A 32-year-old man was admitted to our hospital with late presenting traumatic diaphragmatic hernia and strangulated ileum complicated by necrosis of the ileum and transverse colon. He had a history of cervical spinal cord injury due to suicide attempt 14 years earlier and, as a result of cervical spinal cord injury, he was paralyzed in the lower body. The patient underwent an urgent hernia repair and bowel resection. Postoperatively, he developed severe septic shock. On postoperative day (POD) 6, wound dehiscence due to colonic anastomotic leakage with diffuse peritonitis was diagnosed, but he was unable to undergo re-operation because of refractory severe septic shock combined with neurogenic shock due to the cervical cord injury. The patient was treated with AVS therapy. He gradually recovered from septic shock, and the anastomotic leakage healed after a 2-month period. The wound dehiscence was also reduced. The patient resumed oral intake on POD 112 and was discharged on POD 190.

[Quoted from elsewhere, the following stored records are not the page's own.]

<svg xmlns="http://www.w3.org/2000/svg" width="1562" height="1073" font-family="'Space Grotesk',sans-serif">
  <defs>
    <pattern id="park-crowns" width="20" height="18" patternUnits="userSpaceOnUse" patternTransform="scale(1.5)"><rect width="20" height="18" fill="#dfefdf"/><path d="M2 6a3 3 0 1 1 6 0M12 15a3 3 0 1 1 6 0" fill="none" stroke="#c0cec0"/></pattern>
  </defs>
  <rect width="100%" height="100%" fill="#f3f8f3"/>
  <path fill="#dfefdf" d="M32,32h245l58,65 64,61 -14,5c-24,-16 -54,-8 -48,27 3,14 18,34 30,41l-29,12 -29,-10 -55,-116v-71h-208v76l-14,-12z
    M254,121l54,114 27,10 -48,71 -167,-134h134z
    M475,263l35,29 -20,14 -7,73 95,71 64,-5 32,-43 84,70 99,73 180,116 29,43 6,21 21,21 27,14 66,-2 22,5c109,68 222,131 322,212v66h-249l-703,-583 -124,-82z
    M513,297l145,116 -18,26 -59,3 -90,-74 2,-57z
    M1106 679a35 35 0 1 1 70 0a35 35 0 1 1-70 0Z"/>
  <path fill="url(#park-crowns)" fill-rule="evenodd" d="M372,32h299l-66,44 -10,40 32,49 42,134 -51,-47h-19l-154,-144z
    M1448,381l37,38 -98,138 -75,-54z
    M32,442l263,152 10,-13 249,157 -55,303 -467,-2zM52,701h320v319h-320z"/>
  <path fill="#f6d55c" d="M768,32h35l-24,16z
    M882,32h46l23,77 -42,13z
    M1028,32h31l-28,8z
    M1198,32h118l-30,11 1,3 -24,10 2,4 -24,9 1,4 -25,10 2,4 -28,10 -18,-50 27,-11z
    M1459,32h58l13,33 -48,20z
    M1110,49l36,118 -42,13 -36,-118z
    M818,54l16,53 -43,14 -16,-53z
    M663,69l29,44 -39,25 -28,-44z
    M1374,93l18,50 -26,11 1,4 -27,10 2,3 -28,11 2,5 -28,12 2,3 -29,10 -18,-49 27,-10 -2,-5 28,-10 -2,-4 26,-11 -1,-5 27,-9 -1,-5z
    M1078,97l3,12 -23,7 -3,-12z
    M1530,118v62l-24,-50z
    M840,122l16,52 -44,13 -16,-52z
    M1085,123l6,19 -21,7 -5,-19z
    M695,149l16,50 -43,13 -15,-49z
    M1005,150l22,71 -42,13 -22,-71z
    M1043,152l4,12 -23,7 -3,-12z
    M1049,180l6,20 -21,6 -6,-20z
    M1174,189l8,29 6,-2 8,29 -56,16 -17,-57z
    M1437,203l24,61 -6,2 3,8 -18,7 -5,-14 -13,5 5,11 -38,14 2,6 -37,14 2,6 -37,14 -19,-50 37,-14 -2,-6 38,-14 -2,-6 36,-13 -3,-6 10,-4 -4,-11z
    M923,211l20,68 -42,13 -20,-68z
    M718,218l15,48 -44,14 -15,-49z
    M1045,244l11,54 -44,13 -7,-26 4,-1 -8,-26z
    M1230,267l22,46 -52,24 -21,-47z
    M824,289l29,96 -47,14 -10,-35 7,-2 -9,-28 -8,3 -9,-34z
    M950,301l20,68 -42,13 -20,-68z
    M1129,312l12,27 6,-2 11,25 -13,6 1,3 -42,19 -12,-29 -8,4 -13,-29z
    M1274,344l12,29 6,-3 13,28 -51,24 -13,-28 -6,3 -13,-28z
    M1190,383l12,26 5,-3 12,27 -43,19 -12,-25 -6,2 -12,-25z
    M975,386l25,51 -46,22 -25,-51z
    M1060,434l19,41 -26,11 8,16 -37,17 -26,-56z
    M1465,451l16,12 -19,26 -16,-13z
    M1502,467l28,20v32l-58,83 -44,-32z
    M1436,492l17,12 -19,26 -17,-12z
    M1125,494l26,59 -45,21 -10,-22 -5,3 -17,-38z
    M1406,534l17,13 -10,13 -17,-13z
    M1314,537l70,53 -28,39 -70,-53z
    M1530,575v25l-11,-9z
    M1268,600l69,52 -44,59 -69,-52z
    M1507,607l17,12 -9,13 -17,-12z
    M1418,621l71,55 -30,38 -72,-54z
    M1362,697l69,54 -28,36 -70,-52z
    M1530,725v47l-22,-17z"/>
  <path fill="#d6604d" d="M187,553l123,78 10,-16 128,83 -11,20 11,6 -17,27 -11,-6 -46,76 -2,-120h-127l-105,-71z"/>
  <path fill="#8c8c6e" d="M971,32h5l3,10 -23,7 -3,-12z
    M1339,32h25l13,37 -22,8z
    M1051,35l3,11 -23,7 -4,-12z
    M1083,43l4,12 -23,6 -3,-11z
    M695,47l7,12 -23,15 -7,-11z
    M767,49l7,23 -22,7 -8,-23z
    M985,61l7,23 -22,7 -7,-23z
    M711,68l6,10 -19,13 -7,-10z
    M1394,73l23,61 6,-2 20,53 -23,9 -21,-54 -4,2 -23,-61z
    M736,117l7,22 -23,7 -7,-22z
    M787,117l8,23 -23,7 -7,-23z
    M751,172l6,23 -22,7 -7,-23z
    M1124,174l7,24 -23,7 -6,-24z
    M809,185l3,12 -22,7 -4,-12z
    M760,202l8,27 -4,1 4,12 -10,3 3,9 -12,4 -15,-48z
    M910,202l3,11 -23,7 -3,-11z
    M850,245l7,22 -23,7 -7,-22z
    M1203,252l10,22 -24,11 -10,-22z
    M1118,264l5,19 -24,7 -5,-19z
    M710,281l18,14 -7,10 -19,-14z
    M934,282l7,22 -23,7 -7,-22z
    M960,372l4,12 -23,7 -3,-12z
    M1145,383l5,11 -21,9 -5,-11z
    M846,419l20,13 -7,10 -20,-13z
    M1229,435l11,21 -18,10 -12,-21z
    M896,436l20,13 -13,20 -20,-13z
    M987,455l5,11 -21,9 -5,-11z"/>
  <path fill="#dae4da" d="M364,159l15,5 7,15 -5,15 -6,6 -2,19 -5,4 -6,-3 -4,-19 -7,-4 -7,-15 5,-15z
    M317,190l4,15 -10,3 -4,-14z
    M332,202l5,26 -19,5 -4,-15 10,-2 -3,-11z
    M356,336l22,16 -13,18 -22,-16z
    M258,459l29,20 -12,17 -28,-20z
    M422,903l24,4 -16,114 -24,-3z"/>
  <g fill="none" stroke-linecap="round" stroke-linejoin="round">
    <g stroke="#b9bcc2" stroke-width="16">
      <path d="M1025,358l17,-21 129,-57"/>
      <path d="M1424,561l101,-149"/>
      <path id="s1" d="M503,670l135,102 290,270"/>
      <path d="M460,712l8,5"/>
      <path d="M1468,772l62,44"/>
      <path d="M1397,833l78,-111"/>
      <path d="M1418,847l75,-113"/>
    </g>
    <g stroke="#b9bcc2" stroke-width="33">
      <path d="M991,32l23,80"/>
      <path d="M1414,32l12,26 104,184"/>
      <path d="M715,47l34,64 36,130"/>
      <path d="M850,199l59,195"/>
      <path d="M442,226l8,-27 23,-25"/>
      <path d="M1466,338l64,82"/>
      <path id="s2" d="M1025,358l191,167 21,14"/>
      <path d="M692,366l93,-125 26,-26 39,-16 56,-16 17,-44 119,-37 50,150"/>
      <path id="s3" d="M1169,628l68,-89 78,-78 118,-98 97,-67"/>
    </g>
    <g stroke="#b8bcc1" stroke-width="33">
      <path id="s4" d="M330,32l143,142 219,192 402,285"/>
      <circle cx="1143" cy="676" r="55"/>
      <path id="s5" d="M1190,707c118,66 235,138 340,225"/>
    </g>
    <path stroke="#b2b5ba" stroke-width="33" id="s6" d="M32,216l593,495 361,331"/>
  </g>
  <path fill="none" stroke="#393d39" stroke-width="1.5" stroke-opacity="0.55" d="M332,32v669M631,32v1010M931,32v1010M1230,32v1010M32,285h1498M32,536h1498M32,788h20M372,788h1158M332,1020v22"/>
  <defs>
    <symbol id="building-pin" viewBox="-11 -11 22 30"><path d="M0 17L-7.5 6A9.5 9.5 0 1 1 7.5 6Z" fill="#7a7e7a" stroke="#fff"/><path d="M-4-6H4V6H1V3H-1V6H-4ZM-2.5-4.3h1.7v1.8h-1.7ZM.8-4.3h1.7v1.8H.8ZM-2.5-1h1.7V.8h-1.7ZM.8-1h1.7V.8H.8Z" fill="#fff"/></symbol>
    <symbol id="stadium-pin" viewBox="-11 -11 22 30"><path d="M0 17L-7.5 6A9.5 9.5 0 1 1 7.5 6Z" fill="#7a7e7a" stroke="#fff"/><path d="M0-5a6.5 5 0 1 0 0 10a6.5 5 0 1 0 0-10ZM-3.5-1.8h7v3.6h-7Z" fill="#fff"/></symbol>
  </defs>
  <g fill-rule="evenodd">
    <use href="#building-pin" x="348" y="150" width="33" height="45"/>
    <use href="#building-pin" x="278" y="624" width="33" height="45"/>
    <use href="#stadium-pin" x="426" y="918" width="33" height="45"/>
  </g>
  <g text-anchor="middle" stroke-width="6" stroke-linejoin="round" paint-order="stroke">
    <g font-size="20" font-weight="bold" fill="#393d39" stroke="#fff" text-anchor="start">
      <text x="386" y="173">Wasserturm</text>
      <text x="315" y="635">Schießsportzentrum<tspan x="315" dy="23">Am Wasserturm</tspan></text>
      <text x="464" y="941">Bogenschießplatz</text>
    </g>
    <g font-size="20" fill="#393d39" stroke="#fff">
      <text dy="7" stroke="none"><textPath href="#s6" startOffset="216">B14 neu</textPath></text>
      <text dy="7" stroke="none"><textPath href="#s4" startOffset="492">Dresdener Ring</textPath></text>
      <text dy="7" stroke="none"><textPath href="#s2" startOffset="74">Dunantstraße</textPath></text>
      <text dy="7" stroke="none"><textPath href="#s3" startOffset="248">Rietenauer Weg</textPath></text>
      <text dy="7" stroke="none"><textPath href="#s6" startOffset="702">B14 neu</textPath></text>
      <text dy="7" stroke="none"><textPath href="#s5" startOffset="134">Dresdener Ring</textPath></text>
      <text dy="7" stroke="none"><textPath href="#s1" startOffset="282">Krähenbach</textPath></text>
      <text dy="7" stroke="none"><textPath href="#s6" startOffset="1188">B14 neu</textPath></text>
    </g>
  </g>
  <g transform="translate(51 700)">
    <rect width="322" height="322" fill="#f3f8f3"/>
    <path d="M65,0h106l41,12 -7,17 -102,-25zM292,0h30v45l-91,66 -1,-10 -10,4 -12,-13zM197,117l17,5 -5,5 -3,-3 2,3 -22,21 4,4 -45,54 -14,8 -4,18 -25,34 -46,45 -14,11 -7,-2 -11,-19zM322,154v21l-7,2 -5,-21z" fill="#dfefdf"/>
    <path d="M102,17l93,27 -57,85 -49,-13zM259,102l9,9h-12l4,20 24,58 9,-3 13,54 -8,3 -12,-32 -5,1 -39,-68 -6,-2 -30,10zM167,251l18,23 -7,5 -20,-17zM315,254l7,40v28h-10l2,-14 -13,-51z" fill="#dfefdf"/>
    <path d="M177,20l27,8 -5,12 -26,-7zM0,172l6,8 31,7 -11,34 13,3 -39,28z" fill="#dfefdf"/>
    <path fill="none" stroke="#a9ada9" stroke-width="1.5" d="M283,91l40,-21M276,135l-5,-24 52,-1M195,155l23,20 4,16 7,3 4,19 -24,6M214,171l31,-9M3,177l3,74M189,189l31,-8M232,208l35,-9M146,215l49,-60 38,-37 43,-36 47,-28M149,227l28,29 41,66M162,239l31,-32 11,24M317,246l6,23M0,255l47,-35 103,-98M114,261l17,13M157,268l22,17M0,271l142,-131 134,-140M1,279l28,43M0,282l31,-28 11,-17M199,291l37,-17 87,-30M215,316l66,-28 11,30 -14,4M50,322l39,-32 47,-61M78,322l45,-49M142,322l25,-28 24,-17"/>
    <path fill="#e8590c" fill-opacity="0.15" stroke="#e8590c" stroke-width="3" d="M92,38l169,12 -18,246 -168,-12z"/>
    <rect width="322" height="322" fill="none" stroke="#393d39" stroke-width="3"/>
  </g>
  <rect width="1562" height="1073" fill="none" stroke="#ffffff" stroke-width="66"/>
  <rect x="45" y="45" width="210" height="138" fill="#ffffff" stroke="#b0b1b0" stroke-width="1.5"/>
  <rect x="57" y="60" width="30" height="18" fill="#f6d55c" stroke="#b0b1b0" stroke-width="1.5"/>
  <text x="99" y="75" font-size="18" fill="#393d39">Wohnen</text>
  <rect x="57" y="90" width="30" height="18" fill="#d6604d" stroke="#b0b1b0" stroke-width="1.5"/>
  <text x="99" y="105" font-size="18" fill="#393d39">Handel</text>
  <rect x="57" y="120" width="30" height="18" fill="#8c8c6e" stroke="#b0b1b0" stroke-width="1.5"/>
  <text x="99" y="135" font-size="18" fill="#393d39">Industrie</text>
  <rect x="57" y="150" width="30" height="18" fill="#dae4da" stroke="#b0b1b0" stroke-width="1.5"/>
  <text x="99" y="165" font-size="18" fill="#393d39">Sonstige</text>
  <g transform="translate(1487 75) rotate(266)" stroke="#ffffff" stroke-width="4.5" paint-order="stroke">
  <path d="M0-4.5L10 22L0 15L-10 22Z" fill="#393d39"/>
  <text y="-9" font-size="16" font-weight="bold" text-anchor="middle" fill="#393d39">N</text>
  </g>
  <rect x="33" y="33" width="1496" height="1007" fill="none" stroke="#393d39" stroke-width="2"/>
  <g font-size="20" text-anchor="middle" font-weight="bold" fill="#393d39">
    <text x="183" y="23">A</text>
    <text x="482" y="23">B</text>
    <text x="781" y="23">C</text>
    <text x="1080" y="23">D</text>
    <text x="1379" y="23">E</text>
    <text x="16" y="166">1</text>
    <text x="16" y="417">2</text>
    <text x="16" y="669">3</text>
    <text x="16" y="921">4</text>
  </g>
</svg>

Although surgical repair would be the best method for the treatment of diffuse peritonitis due to gastrointestinal perforation or anastomotic leakage, our case suggests that AVS with ‘conventional’ drainage is a treatment of choice for open abdominal wounds even in the presence of diffuse peritonitis caused by intestinal anastomotic leakage, especially in patients with poor general medical condition.